I looked at Dora again, trying to explain myself. It was harder than I thought.  

“But something like The Blair Witch Project,” I said. “It could be real. There could be things in the woods ...”

*****

1999

“You want us to do what?” I asked Robin.

“Go away, for a few days. Our two families.”

“Where away?” I said.

“Well, there’s this great cabin up in the woods. It’s in the absolute middle of no where. No phone, no running water, no hydro. “

“In the woods … deep in the woods?”

“Yeah. Way off the beaten path. It’s really close to this abandoned settlement,” said Robin, oblivious to the look of horror on my face. “Apparently, there were five families that lived there, and they all mysteriously disappeared in the 1940s. No one ever found out what happened to them. Spooky,” she said. “I thought we could take the kids, and go explore the site.”

I tried to swallow. “Are you insane?” I hissed.

“What is the matter with you?” Robin asked, perplexed.

“What did we do last month?”

She thought for a moment, and nodded.

Ahhhh, right, Blair Witch Project. Never mind.”

*****

“But you do camp, right?” asked Dora.

“Yeah,” I said, “But not in the woods. No. Way. I want to hear late night drunken singing from the people in the next site. The more more people around me, the merrier. “

Dora was looking at her notes. I was dying to know what she’d written.

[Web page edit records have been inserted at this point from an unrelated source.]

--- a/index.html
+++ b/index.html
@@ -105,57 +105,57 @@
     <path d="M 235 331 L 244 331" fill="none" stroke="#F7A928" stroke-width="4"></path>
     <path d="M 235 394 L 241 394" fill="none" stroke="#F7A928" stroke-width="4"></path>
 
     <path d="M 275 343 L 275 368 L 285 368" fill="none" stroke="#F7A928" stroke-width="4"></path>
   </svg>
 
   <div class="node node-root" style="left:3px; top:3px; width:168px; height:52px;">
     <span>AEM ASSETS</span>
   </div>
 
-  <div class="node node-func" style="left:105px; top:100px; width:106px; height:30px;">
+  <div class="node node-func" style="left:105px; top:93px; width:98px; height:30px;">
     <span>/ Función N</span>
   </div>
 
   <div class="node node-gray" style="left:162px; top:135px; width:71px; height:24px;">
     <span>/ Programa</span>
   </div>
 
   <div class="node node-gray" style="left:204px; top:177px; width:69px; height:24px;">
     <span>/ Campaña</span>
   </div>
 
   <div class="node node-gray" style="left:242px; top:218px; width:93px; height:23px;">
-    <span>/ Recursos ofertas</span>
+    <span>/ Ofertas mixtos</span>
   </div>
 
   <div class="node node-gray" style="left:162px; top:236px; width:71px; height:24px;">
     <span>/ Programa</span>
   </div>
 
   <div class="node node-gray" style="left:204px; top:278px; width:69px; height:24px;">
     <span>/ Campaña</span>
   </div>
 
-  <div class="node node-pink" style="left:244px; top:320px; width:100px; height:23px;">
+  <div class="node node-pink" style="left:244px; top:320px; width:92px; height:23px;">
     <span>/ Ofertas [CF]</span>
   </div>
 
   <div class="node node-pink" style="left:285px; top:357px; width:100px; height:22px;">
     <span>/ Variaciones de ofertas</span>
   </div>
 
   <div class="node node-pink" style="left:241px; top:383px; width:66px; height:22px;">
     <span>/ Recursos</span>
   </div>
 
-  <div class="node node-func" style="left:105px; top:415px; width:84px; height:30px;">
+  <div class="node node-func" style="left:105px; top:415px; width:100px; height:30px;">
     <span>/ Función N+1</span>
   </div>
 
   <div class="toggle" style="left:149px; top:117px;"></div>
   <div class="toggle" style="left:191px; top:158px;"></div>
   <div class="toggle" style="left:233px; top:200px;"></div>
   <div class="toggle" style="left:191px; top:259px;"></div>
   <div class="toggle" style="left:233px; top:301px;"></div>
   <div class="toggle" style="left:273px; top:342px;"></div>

“How about television? Do you have the same type of reactions as you do with movies?”

It just took a second. “No. Not really. TV’s more … encapsulated.” I paused to think about my answer. “Except maybe The Handmaiden’s Tale.  Dystopia’s the worst — what happens when everything goes sideways, and life as you know it is changed for ever.”

Dora just nodded, and wrote something down.

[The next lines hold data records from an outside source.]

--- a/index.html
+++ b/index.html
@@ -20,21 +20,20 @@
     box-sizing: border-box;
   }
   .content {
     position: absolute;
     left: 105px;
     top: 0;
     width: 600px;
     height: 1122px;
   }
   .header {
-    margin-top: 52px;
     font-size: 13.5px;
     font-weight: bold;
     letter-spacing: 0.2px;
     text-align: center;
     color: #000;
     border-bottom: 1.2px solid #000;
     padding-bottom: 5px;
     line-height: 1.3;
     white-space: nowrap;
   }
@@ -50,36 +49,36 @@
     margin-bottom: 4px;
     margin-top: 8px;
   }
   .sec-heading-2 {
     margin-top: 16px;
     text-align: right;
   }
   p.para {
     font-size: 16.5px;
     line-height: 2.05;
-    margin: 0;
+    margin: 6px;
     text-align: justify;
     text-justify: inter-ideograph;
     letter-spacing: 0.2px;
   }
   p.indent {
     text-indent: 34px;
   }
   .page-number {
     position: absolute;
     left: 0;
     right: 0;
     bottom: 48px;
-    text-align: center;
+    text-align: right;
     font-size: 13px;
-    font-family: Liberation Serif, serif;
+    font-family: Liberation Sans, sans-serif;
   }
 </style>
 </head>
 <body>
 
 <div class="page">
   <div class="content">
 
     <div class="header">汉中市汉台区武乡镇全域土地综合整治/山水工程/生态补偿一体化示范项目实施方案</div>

“Well, Victoria. That’s about it for today. What I want you to do this week is think about what would need to happen to make you say yes to an African safari with Ben. What would you have to change, to make that happen? Can you see a way to change your thinking? And remember, flying monkeys are only in the movies.”

I thought her last statement was a little condescending, but I was willing to try and change my thinking. I was sixty-four years old, and for the last fifty-eight years there had been no instances of flying monkeys. So, maybe I could get past my irrational fear. Maybe. I’d try. It would make Ben so happy.  

I thanked Dora and headed out of the office, buoyed by idea that I could conquer my irrational fears. Monkeys first, then sharks, then canoeing and back-country camping.  I could do it!

I was feeling pretty positive as I walked across the parking lot towards my car, then I heard it. The flapping of wings — many, many wings.  

I turned and looked up into the sky

“You’ve got to be kidding!” I said, just as three flying monkeys swooped down, and lifted me into the sky.